Der Vorstand der Evangelischen Allianz in Deutschland, Reinhardt Schink, mahnte: „Wir Deutschen sind zu Mitwissern und Tätern eines Vernichtungskriegs geworden.“ Er verwies auf eine theologisch begründete Judenfeindschaft, die weit in der Kirchengeschichte zurückgehe. Der Aussage „nie wieder ist jetzt“ müssten Taten folgen. Deshalb werde man keinen Schlussstrich ziehen, sondern ein „Ausrufezeichen setzen, indem wir die Erinnerung bewahren und den Antisemitismus bekämpfen“.

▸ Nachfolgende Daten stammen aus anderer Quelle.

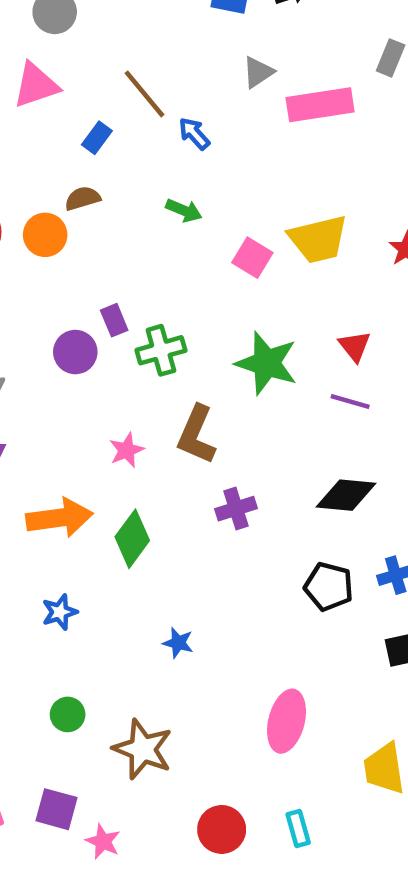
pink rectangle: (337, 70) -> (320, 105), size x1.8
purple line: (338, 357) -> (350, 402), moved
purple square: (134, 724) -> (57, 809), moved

Der Vize-Dekan des in Los Angeles ansässigen Simon Wiesenthal Center, Rabbi Abraham Cooper, sprach mit Blick auf die vor 80 Jahren befreiten Konzentrationslager von einer „menschengemachten Hölle, gefertigt von kaltblütigen Technokraten“. Die lebendige jüdische Kultur in Europa sei für immer verloren gegangen.

Der interimsmäßige Geschäftsträger der US-Botschaft in Deutschland, Alan Meltzer, erinnerte an die unfassbaren Gräuel, welche die US-Soldaten 1945 in den befreiten Konzentrationslagern vorgefunden haben. Gleichzeitig sei Deutschland heute einer der „engsten Verbündeten – nicht durch Zufall, sondern aus Überzeugung“. Die deutsche Erinnerungskultur habe ihn tief berührt.

An der Gedenkveranstaltung nahmen neben mehreren Bundestagsabgeordneten auch jüdische Studierende aus mehreren Ländern teil. Für Mittwochnachmittag war ein „Marsch des Lebens“ vom Anhalter Bahnhof zum Brandenburger Tor in Berlin geplant.

Die Bewegung „Marsch des Lebens“ mobilisiert nach eigenen Angaben seit 18 Jahren, um gegen Antisemitismus und für Israel auf die Straße zu gehen. Das 1977 gegründete Simon Wiesenthal Center setzt sich weltweit für Holocaust-Aufklärung ein und beschäftigt sich unter anderem mit Rassismus, Antisemitismus und Terrorismus.